Duathlon: How to Ace the Second Run

Heather R. Johnson
4 min readNov 10, 2019

Nothing brings more lead-legged discomfort in duathlon (and triathlon) than the dreaded final run.

After six years of duathlon racing, that bike-run transition hasn’t felt any easier for me. I’ve had second runs where I’ve almost threw up my drink, runs reduced to a relative shuffle and runs where — oh happy day — I ran well and passed several competitors.

With proper training, pacing and fueling, you can improve your run off the bike and cruise to a successful finish.

duathlon triathlon athletes running in the final run

Master the brick

To run well off the bike you have to practice running off the bike. Incorporate at least one bike-run brick a week into your training. When you’re just starting out, don’t worry about pace. Just run.

As you progress, add intensity to your brick. Try a one-hour bike with the last 10 minutes at race pace, followed by a short run with the first five minutes at race pace.

Jason Digman, former head of Dig It Triathlon and Multisport Coaching, recommends what I call the “multi-brick.” After a warmup, perform three sets of one-mile run, 10-minute bike, with no recovery in between. Keep your first multi-brick at race pace plus 15 to 20 seconds. Over the course of four weeks, progress up to race pace.

Play with the distance of your run and bike intervals depending on your goal race’s length. Bonus: you get lots of transition practice!

Du second-run strides

Albert Harrison, a USA Track & Field Level 2 Coachand a USA Triathlon national champion in both the standard and long-course duathlon, recommends a set of short intervals right off the bike. Running fast right away helps your body overcome that jelly-leg feeling and — surprise surprise! — run fast off the bike.

Harrison suggests 20-second strides or 400-meter repeats faster than goal race pace. “Be careful though,” he wrote me via Twitter, “you’re more susceptible to injury while running on tired legs.”

■ ■ ■ ■ ■

**Tasks and exercises:**
1 > Answer these from the duathlon article:
(a) How many years of duathlon racing does the author report?
(b) How many sets does the multi-brick workout call for?
(c) Besides 20-second strides, what repeats does Harrison suggest?
2 > Revise the duathlon article starting at "To run well" and ending at "pace. Just run.", putting "at least two" in place of "at least one".

■ ■ ■ ■ ■

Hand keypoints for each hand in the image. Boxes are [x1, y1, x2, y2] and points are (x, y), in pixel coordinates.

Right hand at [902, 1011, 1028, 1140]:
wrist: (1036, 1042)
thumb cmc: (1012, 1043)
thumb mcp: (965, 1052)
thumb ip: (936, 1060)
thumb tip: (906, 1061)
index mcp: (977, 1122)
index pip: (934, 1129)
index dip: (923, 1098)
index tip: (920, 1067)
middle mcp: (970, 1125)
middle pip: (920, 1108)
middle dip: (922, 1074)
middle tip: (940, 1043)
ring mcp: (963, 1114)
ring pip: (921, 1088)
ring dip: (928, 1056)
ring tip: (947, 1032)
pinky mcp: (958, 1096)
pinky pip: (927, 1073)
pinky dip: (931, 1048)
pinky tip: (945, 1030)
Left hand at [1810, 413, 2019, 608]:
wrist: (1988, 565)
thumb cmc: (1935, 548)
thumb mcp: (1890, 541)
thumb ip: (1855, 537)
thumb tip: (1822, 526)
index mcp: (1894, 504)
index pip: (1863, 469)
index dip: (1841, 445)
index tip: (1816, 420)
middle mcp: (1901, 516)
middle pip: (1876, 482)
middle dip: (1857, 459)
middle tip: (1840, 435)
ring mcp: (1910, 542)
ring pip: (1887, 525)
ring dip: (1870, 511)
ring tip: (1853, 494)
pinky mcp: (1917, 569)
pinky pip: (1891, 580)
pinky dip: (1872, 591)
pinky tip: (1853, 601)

■ ■ ■ ■ ■

**Per-task outputs:**
1 >
(a) Six years.
(b) Three sets.
(c) 400-meter repeats faster than goal race pace.

2 >
To run well off the bike you have to practice running off the bike. Incorporate at least two bike-run brick a week into your training. When you’re just starting out, don’t worry about pace. Just run.